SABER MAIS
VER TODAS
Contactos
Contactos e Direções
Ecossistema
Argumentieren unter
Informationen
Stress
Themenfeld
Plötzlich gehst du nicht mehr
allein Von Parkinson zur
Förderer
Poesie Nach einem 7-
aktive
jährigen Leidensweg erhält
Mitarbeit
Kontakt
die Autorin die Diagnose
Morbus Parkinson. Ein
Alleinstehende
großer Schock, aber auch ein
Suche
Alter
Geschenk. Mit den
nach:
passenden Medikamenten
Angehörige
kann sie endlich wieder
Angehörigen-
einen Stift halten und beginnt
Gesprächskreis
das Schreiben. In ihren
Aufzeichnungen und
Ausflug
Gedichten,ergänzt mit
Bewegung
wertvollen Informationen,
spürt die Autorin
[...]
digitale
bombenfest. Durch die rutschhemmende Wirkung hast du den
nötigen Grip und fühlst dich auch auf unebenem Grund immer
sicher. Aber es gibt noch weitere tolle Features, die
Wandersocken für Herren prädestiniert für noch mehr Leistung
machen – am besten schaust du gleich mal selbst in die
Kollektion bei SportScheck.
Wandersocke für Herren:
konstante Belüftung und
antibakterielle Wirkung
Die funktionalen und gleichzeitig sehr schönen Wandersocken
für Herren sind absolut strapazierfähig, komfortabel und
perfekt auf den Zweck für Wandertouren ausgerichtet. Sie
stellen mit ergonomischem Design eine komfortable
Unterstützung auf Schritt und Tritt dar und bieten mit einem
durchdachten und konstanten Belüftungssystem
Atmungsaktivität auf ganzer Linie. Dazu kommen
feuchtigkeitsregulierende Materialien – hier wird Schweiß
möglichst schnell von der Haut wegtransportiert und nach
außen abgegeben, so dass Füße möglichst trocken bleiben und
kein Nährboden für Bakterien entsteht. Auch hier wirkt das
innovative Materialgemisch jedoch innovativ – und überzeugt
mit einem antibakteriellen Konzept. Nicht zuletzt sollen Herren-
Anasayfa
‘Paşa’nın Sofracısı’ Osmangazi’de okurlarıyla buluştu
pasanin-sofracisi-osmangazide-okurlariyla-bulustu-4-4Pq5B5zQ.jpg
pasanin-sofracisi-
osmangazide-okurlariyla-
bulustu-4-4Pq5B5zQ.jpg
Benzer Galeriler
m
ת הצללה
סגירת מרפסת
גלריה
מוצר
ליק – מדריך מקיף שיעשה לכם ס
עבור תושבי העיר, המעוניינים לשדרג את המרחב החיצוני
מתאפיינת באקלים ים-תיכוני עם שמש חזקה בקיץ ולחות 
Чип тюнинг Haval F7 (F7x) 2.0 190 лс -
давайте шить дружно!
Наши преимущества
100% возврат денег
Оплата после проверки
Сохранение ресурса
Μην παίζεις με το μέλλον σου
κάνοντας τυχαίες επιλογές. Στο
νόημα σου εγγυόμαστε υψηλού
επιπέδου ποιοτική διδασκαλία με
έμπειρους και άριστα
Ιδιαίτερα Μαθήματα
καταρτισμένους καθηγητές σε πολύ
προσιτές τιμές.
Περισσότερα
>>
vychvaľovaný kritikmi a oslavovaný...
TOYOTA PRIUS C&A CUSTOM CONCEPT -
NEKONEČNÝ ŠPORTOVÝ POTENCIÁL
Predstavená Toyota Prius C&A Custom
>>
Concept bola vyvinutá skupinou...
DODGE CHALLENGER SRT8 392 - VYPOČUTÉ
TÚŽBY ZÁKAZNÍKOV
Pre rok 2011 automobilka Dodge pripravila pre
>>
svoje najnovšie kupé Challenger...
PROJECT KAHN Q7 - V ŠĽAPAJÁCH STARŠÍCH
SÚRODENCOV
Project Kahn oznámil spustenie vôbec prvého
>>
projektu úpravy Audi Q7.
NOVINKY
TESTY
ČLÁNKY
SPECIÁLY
════════════════
TASK DIRECTIONS: From the records above, tally every line that includes the word "bulustu" and reply with the total by itself.

YOUR SOLUTION: 2